You could say that David Marschz (Steve Coogan) is a failure. An actor who never landed more than the occasional gig for a home shopping network or herpes medicine ad, he's now a drama teacher in Tucson -- where his biggest nemesis is the fourth-grade drama critic who never likes any of his plays. (And why should he? They're stagings of Hollywood blockbusters like Erin Brockovich.) When school budget cuts spell the end of the drama program, Marschz decides to put on one final masterpiece: a sequel to Hamlet (featuring, naturally, a rock-star Jesus). Aiding him in his mission are two theater geeks -- judgmental Epiphany (Phoebe Strole) and closeted Rand (Skylar Astin) -- and their new classmates: Latino kids from what they assume are tougher neighborhoods. Meanwhile, Marschz's stoic brother (David Arquette) has just moved in with Marschz and his wife (Catherine Keener) -- who insists that now's the time to get pregnant.
Is it any good?
Loaded with ideas -- some amusing, some daring -- HAMLET 2 (which premiered at Sundance) is a cheeky comedy that doesn't quite hits its mark. On paper, it feels like it should be a walk in the park -- or, rather, South Park, on which one of Hamlet 2's co-writers worked. But although it pushes the envelope, humor-wise, it feels like a Christopher Guest movie without the spark. The ensemble fails to vibe on each other's wackiness, and their eccentricities feel contrived.

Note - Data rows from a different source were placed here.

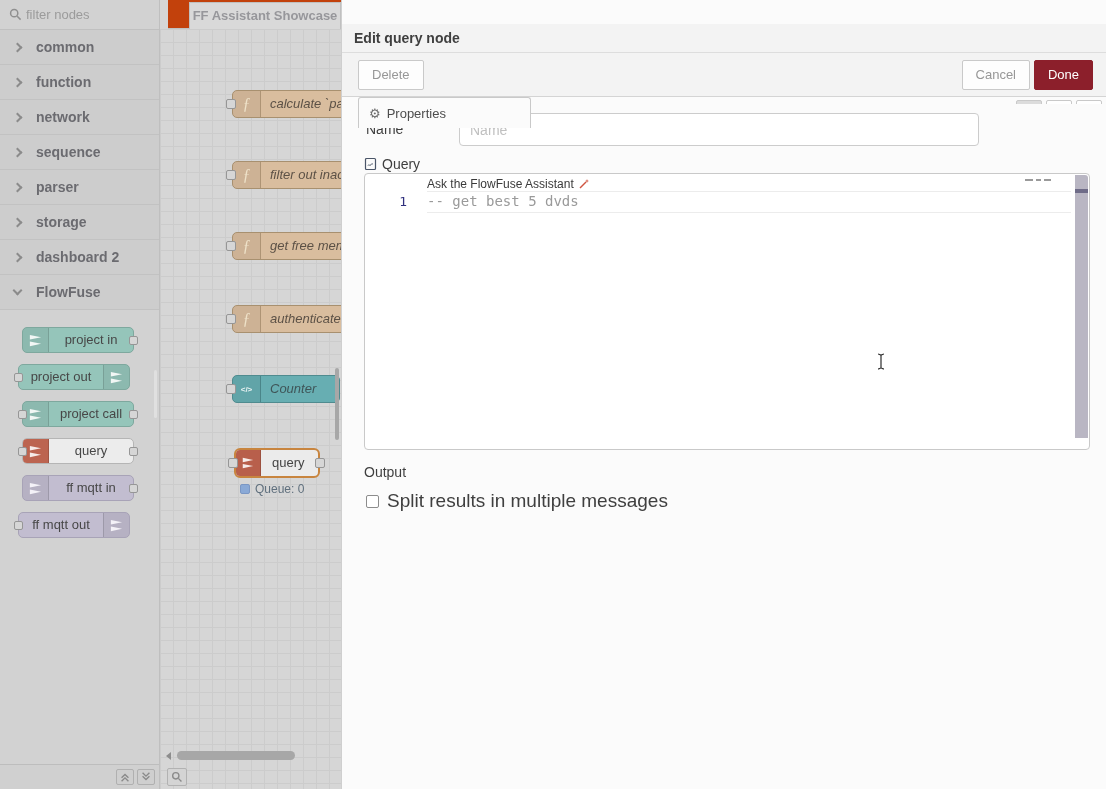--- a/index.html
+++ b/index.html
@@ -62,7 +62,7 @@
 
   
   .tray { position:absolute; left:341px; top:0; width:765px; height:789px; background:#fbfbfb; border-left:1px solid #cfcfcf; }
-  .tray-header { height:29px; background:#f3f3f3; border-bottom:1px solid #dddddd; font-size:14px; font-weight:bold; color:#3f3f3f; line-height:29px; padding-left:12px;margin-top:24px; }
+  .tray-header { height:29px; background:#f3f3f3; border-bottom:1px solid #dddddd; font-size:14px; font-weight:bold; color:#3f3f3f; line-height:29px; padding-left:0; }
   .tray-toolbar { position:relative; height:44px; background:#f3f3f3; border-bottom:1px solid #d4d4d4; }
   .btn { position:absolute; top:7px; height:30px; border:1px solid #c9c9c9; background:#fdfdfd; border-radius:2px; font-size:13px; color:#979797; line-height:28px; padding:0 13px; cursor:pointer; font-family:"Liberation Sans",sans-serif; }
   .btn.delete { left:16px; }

Which isn't to say that the movie doesn't have some entertaining moments. A cameo by Elisabeth Shue is especially satisfying, as is Amy Poehler's role, and the students are more than watchable. But for a film this out-there to really work, everyone has to feel committed to the insanity -- and, apart from Coogan, they just don't seem so. That said, when Marschz's musical finally gets its moment under the lights, it feels bizarrely, hilariously transcendent.
Talk to your kids about ...
Families can talk about the message behind all the over-the-top humor: Why is Marschz compelled to stage one more play, and an original one at that? What's the message of the play? Also, what prejudices does the film make fun of? Does it do an effective job of making its point? What would you say that point is? What genres is the movie satirizing?
- In theaters: August 22, 2008
- On DVD or streaming: December 22, 2008
- Cast: Catherine Keener, David Arquette, Steve Coogan
- Director: Andrew Fleming
- Studio: Focus Features
- Genre: Comedy
- Run time: 92 minutes
- MPAA rating: R
- MPAA explanation: language including sexual references, brief nudity and some drug content.